- Tasks -
- a) According to the patch excerpt, how many files does the patch change, and how many insertions does it make?
- b) In the patch excerpt, quote the passage from "vmx_free_vlapic_mapping(d);" up to and including "( !v->arch.hvm.vmx.ipt_state )".
- c) Rewrite as a short list the paragraph of the patch excerpt that begins "xen/arch/x86/hvm/vmx/vmx.c | 109", keeping its main facts.

- Quoted text -
* * * * * * * * *

2020-07-05 Thread Michał Leszczyński
From: Michal Leszczynski 

Use Intel Processor Trace feature to provide vmtrace_pt_*
interface for HVM/VMX.

Signed-off-by: Michal Leszczynski 
---
 xen/arch/x86/hvm/vmx/vmx.c | 109 +
 xen/include/asm-x86/hvm/vmx/vmcs.h |   3 +
 xen/include/asm-x86/hvm/vmx/vmx.h  |  14 
 3 files changed, 126 insertions(+)

diff --git a/xen/arch/x86/hvm/vmx/vmx.c b/xen/arch/x86/hvm/vmx/vmx.c
index cc6d4ece22..4eded2ef84 100644
--- a/xen/arch/x86/hvm/vmx/vmx.c
+++ b/xen/arch/x86/hvm/vmx/vmx.c
@@ -428,6 +428,56 @@ static void vmx_domain_relinquish_resources(struct domain 
*d)
 vmx_free_vlapic_mapping(d);
 }
 
+static int vmx_init_pt(struct vcpu *v)
+{
+int rc;
+uint64_t size = v->domain->vmtrace_pt_size;
+
+v->arch.hvm.vmx.ipt_state = xzalloc(struct ipt_state);
+
+if ( !v->arch.hvm.vmx.ipt_state )
+return -ENOMEM;
+
+if ( !v->vmtrace.pt_buf || !size )
+return -EINVAL;
+
+/*
+ * We don't accept trace buffer size smaller than single page
+ * and the upper bound is defined as 4GB in the specification.

* * * * * * * * *

- Supplied material -
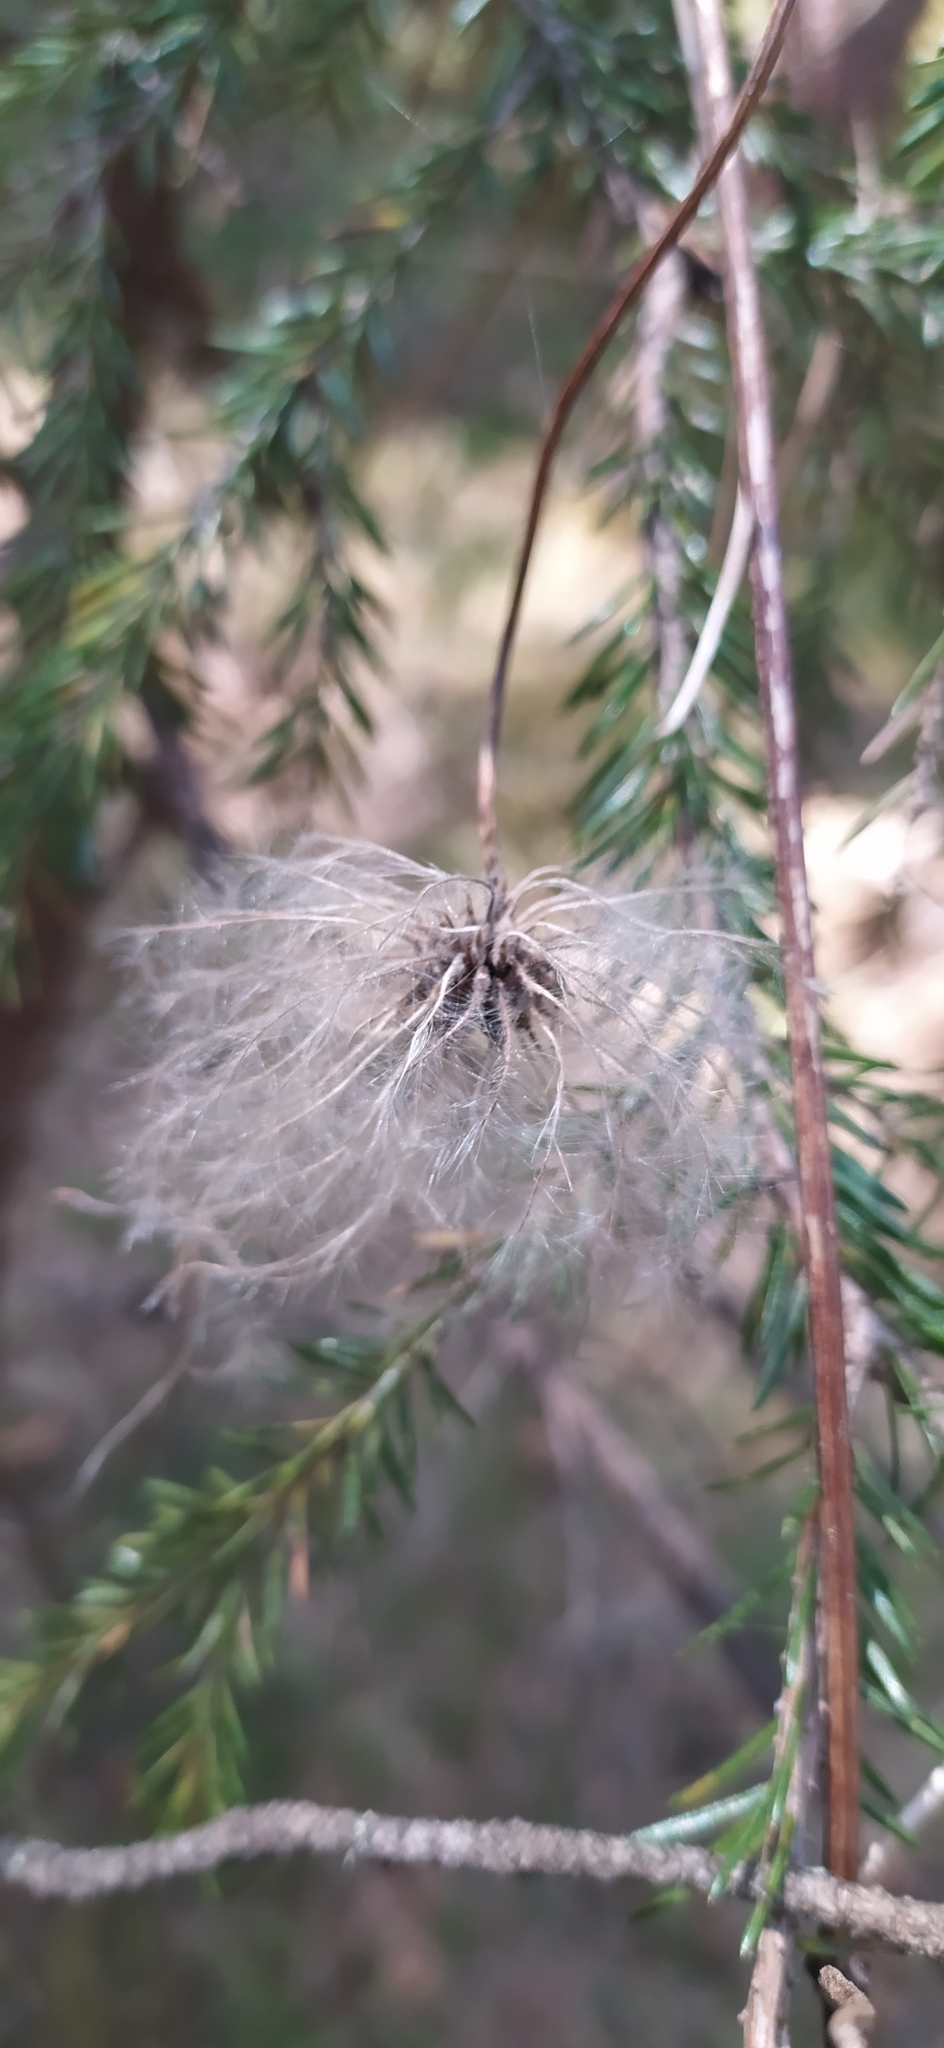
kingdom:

* * * * * * * * *

- Final answers -
- a) It changes 3 files, with 126 insertions.

- b)
vmx_free_vlapic_mapping(d);
 }
 
+static int vmx_init_pt(struct vcpu *v)
+{
+int rc;
+uint64_t size = v->domain->vmtrace_pt_size;
+
+v->arch.hvm.vmx.ipt_state = xzalloc(struct ipt_state);
+
+if ( !v->arch.hvm.vmx.ipt_state )

- c)
- xen/arch/x86/hvm/vmx/vmx.c: 109 lines
- xen/include/asm-x86/hvm/vmx/vmcs.h: 3 lines
- xen/include/asm-x86/hvm/vmx/vmx.h: 14 lines
- Total: 3 files changed, 126 insertions